Trademark Appeal Case
結合商標の称呼一体性
本データベースは、特許庁の審決例をAIで解析・要約したものです。拒絶理由通知に対する意見書作成や、審判請求書等の作成時の参考としてお役立てください。
基本情報
| 審判番号 | 異議2004−90132(T2004−90132/J7) |
|---|---|
| 審判種別 | 異議 |
| 結論 | 敗訴(請求棄却) |
理由テキスト
1 本件商標
本件登録第4730367号商標(以下「本件商標」という。)は、「NATULIESE」及び「ナチュリーゼ」の文字を上下二段に横書きしてなり、平成15年5月13日に登録出願され、第3類「香料類」を指定商品として同15年11月28日に設定登録されたものである。
2 引用商標
登録異議申立人(以下「申立人」という。)が引用する登録第1929614号商標は、「リーゼ」の文字を横書きしてなり、昭和59年3月5日に登録出願、第4類「せっけん類(薬剤に属するものを除く)歯みがき、化粧品(薬剤に属するものを除く)香料類」を指定商品として昭和62年1月28日に設定登録され、その後、平成9年3月11日に商標権の存続期間の更新登録がされているものである。同じく登録第2057991号商標は、「リーゼ」及び「LIESE」の文字を上下二段に横書きしてなり、昭和60年1月28日に登録出願、第4類「せっけん類(薬剤に属するものを除く)歯みがき、化粧品(薬剤に属するものを除く)香料類」を指定商品として昭和63年6月24日に設定登録され、その後、指定商品中「シャンプー、頭髪用化粧品を除く、本類に属するすべての商品」につき登録の一部放棄による一部抹消の登録が平成6年1月17日になされ、さらに平成10年4月28日に商標権の存続期間の更新登録がされているものである(以下これらをまとめて「引用商標」という。)。
3 登録異議申立ての理由の要点
引用商標は、これと同一性を有する「リーゼ」「Liese」の商標が化粧品について使用された結果、取引者、需用者間に周知著名なものとなっている。
このようなとき、「NATU」と「LIESE」、「ナチュ」と「リーゼ」をそれぞれ結合して二段に併記してなる本件商標が香料類に使用されると、化粧品と香料類とが密接な関係にあることから、申立人又は同人と何らかの関係にある者の業務に係る商品と出所の混同を生ずるおそれがある。

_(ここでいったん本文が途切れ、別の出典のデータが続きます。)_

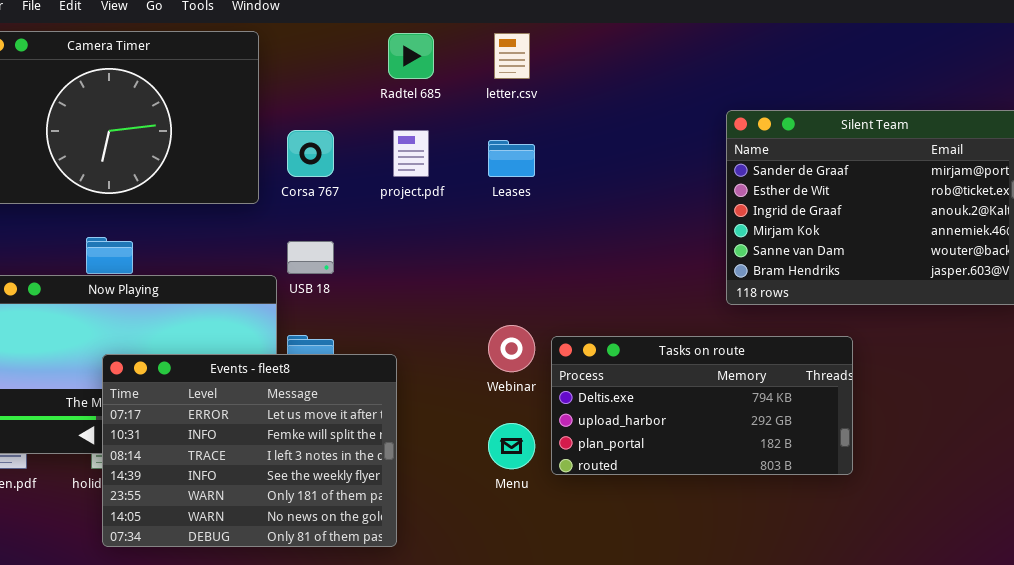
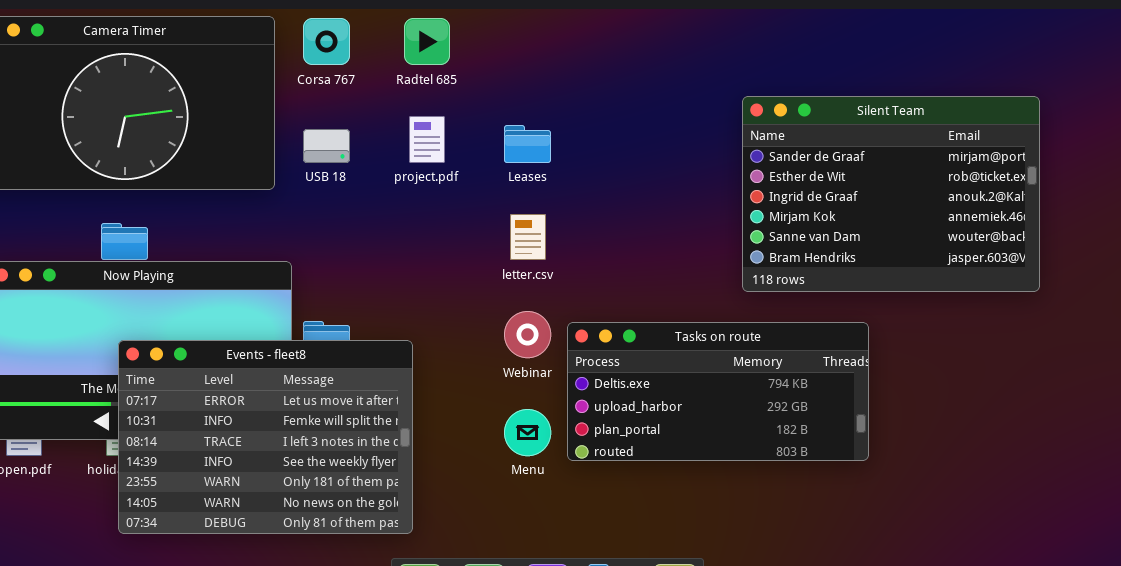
letter.csv: [494,33,530,79] -> [510,214,546,260], moved
Corsa 767: [287,130,334,177] -> [303,18,350,65], moved
USB 18: [287,241,334,274] -> [303,129,350,163], moved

よって、本件商標は、商標法第4条第1項第15号に該当し、その登録を取り消されるべきものである。
4 当審の判断
本件商標は、上記1のとおり、同書、同大、等間隔で一連に書された「NATULIESE」及び「ナチュリーゼ」の文字を二段に併記した構成からなるものであって、外観上まとまりよく一体に表されているものであって、しかも全体をもって称呼しても、よどみなく一連に称呼し得るものである。そして、構成中の「NATU」及び「ナチュ」の文字部分と「LIESE」及び「リーゼ」の文字部分がいずれも親しまれた既成の観念を有する語として知られているものとはいえないから、観念において分離分断して観察すべき理由は見あたらず、両者間に軽重の差はない。
そうすると、両者を結合してなる本件商標は全体として一つの造語を表したものとして認識し把握され、「ナチュリーゼ」の一連の称呼のみを生ずるものというべきである。
一方、引用商標は、申立人の提出に係る甲号証によれば、引用商標と社会通念上同一といい得る「リーゼ」又は「Liese」の文字からなる商標が特に頭髪用化粧品について使用された結果、取引者、需要者間に広く認識されているものといえる。
しかしながら、たとえ引用商標が頭髪用化粧品について広く知られているとしても、本件商標は前記の通り一連一体の造語よりなるものであって、引用商標とは別異の商標といわなければならない。
してみれば、本件商標は、これをその指定商品に使用しても、該商品が申立人又は同人と経済的・組織的に何らかの関係を有する者の業務に係る商品であるかの如く、その出所について混同を生ずるおそれはないといわなければならない。
したがって、本件商標は、商標法第4条第1項第15号の規定に違反して登録されたものではないから、その登録を維持すべきものである。
なお、申立人は、本件商標が同法第4条第1項第11号にも該当するもの
である旨主張しているが、その理由を何ら具体的に述べるところがないし、本件商標と引用商標とは相紛れるおそれのない非類似の商標といえるものであるから、申立人のこの主張は採用することができない。
よって、商標法第43条の3第4項の規定に基づき、結論のとおり決定する。